In fact, most versions of windows run PAE mode automatically due to DEP by default being on, which requires PAE.  Assuming windows xp sp2 or later.  But then there still is a chance pae wont fully be enabled sometimes unless you define the switch... so its worth a try, but wont guarantee results. 

Also, /pae is ok with xp too, not just vista.

Mohawk20

About those AA settings again...
Have you noticed any difference between a render with AA at 8 and AA at 15?
As far as I know the difference is minimal, while the render time increases drastically...
Howgh!

neuspadrin

Thats also what I was thinking, AA 15 just seems... excessively over needed quality.  6+ usually is very good for a final render.

arisdemos

Thanks Neuspadrin for the further info on PAE limitations and considerations.

sjefen

#22
I have rendered images with AA 15 before and I still think I could have used more.
Of course this also depend on the image it self.

- Terje
ArtStation: https://www.artstation.com/royalt

AMD Ryzen Threadripper 1950X
128 GB RAM
GeForce RTX 3060 12GB

kaisersuzuki

I had this problem before.  I couldnt get a straight answer.  I think the answer is dont attempt to use really high quality or really high resolution settings even though it appears as though you can.  Terragen cannot actually handle it.

sjefen

#24
But I want to render it big and with high quality :'(

- Terje
ArtStation: https://www.artstation.com/royalt

AMD Ryzen Threadripper 1950X
128 GB RAM
GeForce RTX 3060 12GB

jo

Hi Terje,

I'd try dropping the AA setting. Have you compared a setting of 8 to your setting of 15 to see what the difference is? With an image which renders of course.
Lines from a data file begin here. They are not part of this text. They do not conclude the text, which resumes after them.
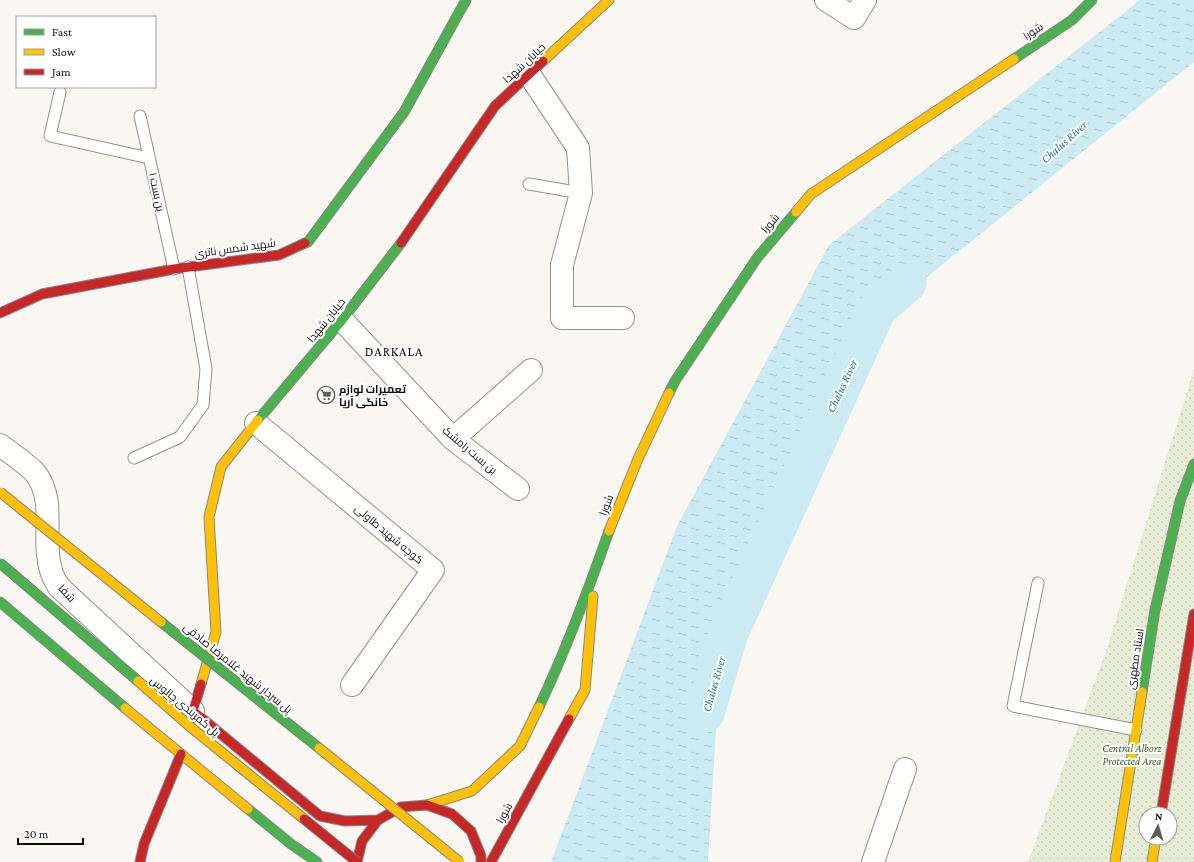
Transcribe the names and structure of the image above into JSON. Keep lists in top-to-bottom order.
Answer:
{
  "streets": {
    "main road": [
      "شورا",
      "خیابان شهدا",
      "شهید شمس ناتری",
      "استاد مطهری",
      "پل سردار شهید غلامرضا صادقی",
      "پل کمربندی چالوس"
    ],
    "street": ["بن بست رامشک", "کوچه شهید طاولی", "شفا"],
    "lane": ["بن بست ۱"]
  },
  "crossings": [
    ["خیابان شهدا", "بن بست رامشک"],
    ["خیابان شهدا", "کوچه شهید طاولی"],
    ["خیابان شهدا", "شفا"],
    ["بن بست ۱", "شهید شمس ناتری"]
  ],
  "districts": ["DARKALA"],
  "water": ["Chalus River"],
  "parks": ["Central Alborz Protected Area"],
  "places": {
    "supermarket": ["تعمیرات لوازم خانگی آریا"]
  },
  "legend": ["Fast", "Slow", "Jam"],
  "scale_bar": "20 m",
  "north": "top"
}
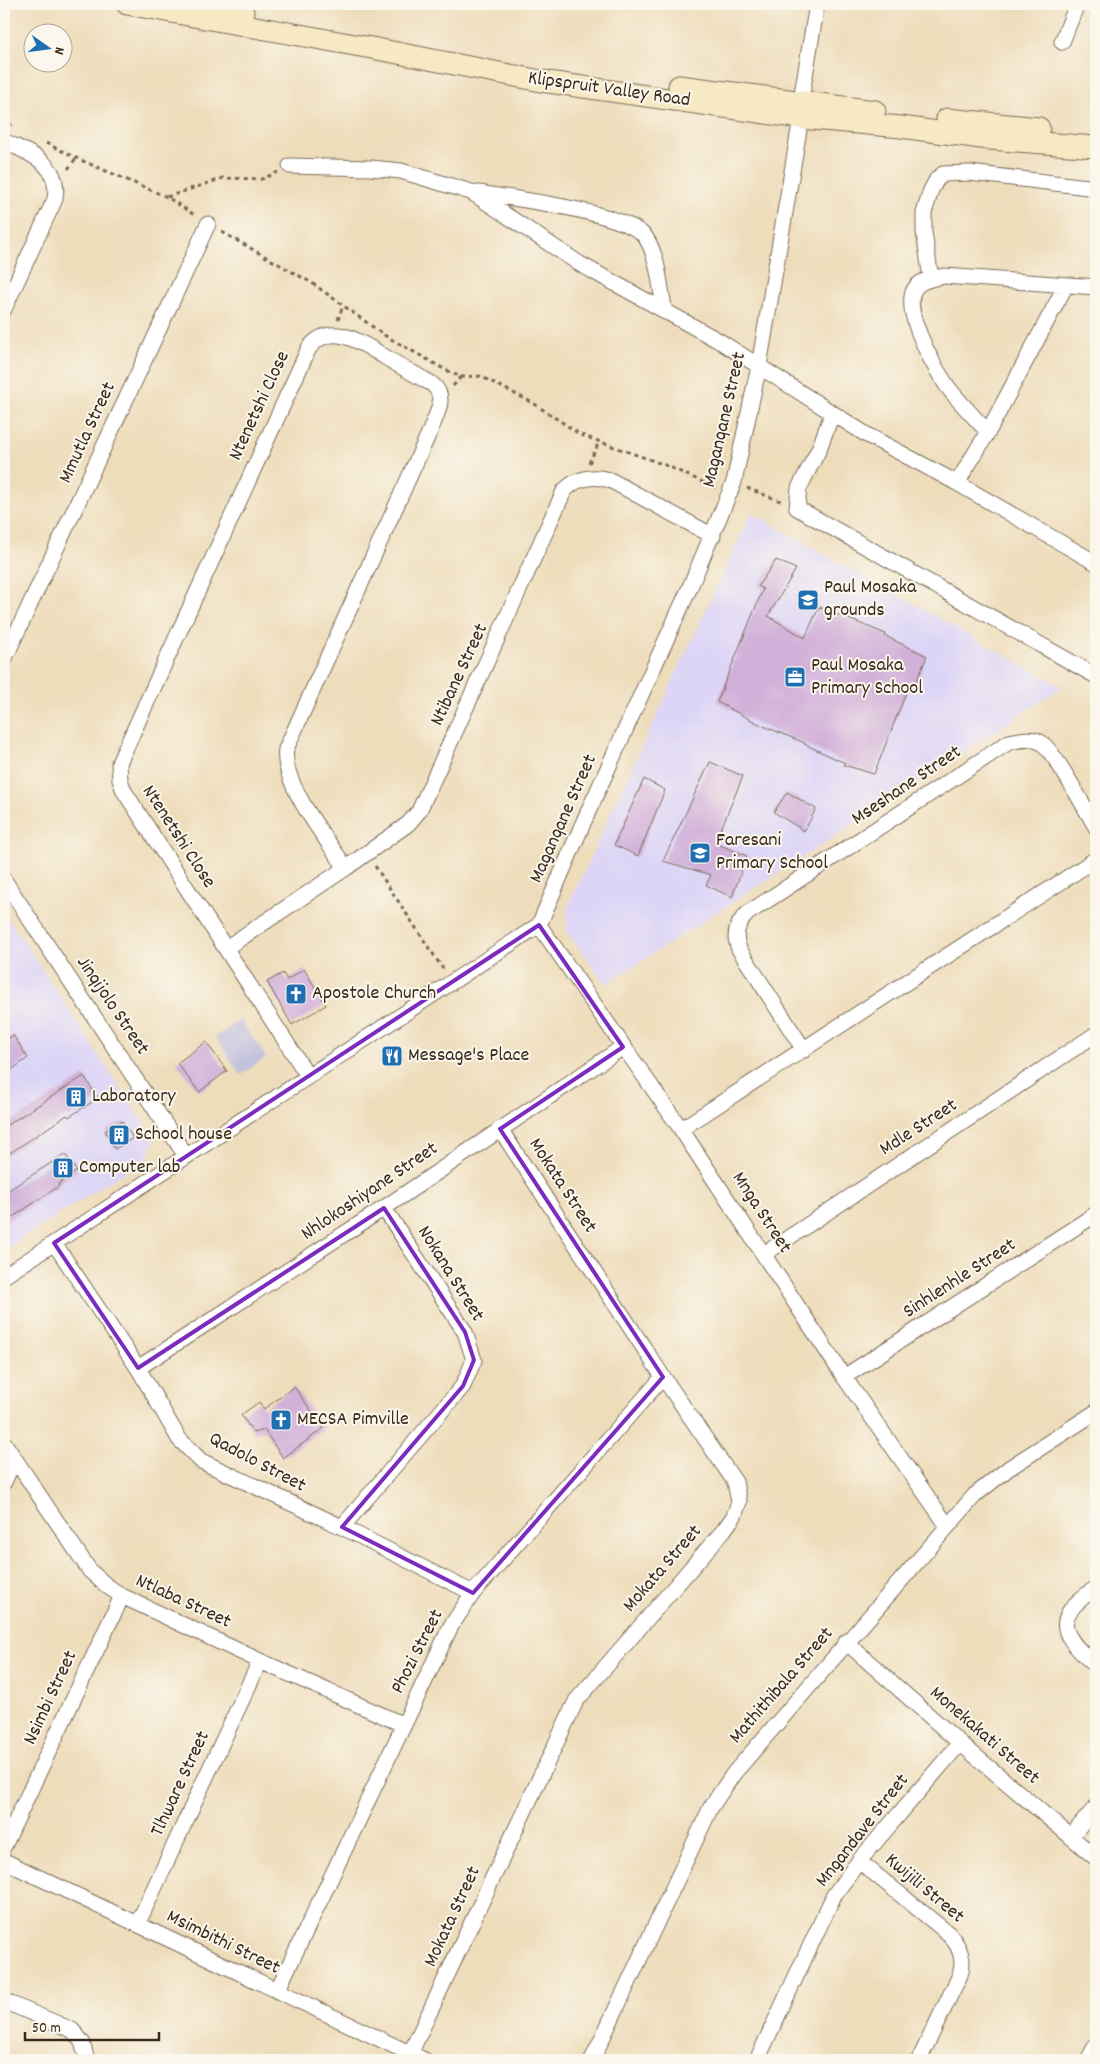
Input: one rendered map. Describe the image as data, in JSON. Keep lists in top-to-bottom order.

I've rendered a few problematic scenes for people and it often turns out they've gone overboard on certain settings. In a several cases the higher settings would render on OS X but would be taking forever. When I dropped the settings the render completed without problems, was much faster and when the results were compared the images were a bit different but you wouldn't say the lower settings were appreciably lower quality. Of course there is a point where the quality would start to diminish, but if you just go right for the highest setting you are asking for trouble a bit.
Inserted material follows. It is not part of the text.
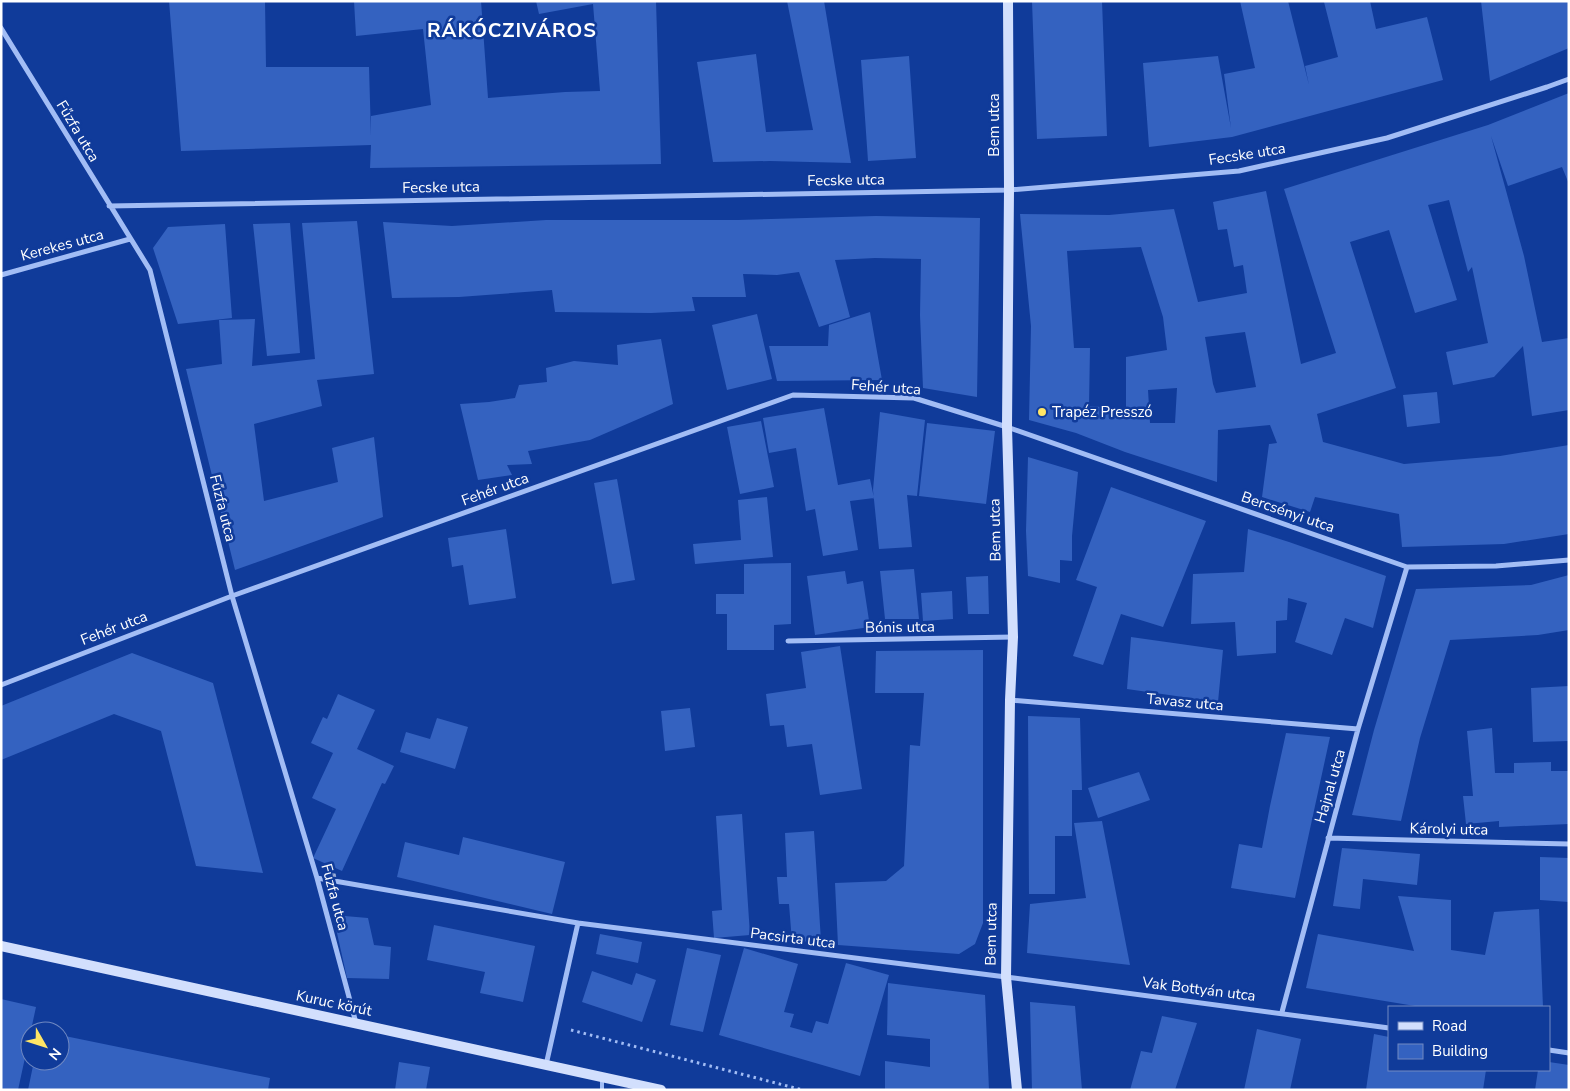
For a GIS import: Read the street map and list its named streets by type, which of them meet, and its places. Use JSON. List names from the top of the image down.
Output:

When you're using 32 bit XP without the /3GB switch turned on you are basically using TG2 in the most resource constrained situation you can run it in. You only have 2 GB of memory available to the application. Unfortunately by the time you've added a few populations and cranked the settings up it's not hard to blow through the 2 GB limit. It is a bit of a balancing act to get certain scenes to render in that case.

Regards,

Jo

sjefen

Hi jo

Ok.... I give up. I will try reducing the AA and see what happens.
I'll post the result if it finish.

- Terje
ArtStation: https://www.artstation.com/royalt

AMD Ryzen Threadripper 1950X
128 GB RAM
GeForce RTX 3060 12GB

neuspadrin

Quote from: jo on March 21, 2009, 07:45:13 PM
When you're using 32 bit XP without the /3GB switch turned on you are basically using TG2 in the most resource constrained situation you can run it in.

Unless you are running with 512mb ram or something ;) :P That's a little resource constrained ;)

But yeh, some of the qualities you can set don't matter too much after certain values, except addition to render times.  Generally AA stops becoming as useful around ~8, detail at .9 and 1 are very close, etc etc.  Sometimes a few compromises are needed.

sjefen

Just wanted to say that when I reduced the subdiv cache from 400 to 200 and turned Preallocate subdiv cache on, the render has made it a little bit longer :)
It seams a little slower, but maybe it will finish this time.

- Terje
ArtStation: https://www.artstation.com/royalt

AMD Ryzen Threadripper 1950X
128 GB RAM
GeForce RTX 3060 12GB

Oshyan

Another thing to consider is that use of different AA filters can have a much more dramatic effect on the final scene quality in terms of edge sharpness and blending than the difference between for example AA of 8 and 15. It is a somewhat different effect depending on the AA filter, of course, but I find use of the right AA filter to be more critical for the best resulting scene quality than really high levels of AA. There are exceptions, like vegetation-heavy scenes with lots of fine, sharp objects (grasses or conifers), but for the most part that holds true.